McCarthy can unilaterally decide to keep Schiff and Swalwell off the intelligence committee because it’s not a standing committee, one of the permanent committees with jurisdiction determined in the House rules. He can’t do the same with the other Democratic member he intends to strip of a committee assignment, like Rep. Ilhan Omar. He’s vowed to deny her the seat she’s held on the Foreign Affairs Committee. The Democratic Steering and Policy Committee will meet this week to determine committee assignments and is expected to keep Omar on the committee.
McCarthy is going to have to go to a floor vote this week to deny her that seat, the same process that stripped Greene’s and Gosar’s seats—in bipartisan votes. That’s going to be a test of his teeny majority. One Republican, Rep. Nancy Mace, has suggested she won’t vote with him because she voted against kicking Greene and Gosar off of committees last Congress. “I’m going to treat everybody equally,” she said. “I want to be consistent on it.” That’s one likely lost vote. It’s possible that Florida Man Rep. Greg Steube, who seriously injured himself last week falling off a 25-foot ladder while wielding a chainsaw (he was cutting tree limbs, clearly a job for the professionals), won’t be back at work this week.

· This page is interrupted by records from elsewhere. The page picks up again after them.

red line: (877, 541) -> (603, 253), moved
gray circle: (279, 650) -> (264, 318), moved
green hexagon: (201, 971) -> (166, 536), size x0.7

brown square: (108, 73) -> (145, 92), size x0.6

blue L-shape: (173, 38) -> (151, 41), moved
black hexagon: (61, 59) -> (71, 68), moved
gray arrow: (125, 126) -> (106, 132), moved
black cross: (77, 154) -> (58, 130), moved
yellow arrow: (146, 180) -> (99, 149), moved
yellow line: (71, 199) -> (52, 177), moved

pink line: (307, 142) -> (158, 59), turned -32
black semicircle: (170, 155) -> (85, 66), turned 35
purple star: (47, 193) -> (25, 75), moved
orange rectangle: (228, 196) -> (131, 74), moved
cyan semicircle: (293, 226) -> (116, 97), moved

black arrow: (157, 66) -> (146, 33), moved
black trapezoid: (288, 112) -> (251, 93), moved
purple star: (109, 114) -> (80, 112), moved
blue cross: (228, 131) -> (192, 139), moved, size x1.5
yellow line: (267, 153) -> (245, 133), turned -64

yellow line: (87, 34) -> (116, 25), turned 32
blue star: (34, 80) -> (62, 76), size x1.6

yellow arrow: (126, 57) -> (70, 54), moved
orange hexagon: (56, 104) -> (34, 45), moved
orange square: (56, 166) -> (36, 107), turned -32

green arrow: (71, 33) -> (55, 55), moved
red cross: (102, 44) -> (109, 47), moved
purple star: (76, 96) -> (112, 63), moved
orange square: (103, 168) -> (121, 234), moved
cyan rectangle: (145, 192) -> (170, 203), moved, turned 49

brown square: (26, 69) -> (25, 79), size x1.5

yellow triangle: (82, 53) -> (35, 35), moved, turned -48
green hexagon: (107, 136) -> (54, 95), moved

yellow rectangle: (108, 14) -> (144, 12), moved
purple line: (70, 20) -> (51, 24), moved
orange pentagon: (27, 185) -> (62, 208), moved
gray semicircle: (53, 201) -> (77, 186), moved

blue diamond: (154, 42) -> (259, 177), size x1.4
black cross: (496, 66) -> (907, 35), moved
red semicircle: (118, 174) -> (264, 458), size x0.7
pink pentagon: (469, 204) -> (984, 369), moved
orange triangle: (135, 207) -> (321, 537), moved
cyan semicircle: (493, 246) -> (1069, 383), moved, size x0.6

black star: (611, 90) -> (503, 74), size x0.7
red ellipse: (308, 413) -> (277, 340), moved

Over on the Senate side of things, the committees can start organizing with the swearing in of Sen.-designee Pete Ricketts. He’s filling the seat vacated by Ben Sasse, who went off to be a Florida man in a job as president at the University of Florida. The Senate will also vote on the nomination of Brendan Owens to be assistant secretary of Defense for energy, installations, and environment. The committee assignments on the Senate shouldn’t provide any drama now that Democrats have a clear majority.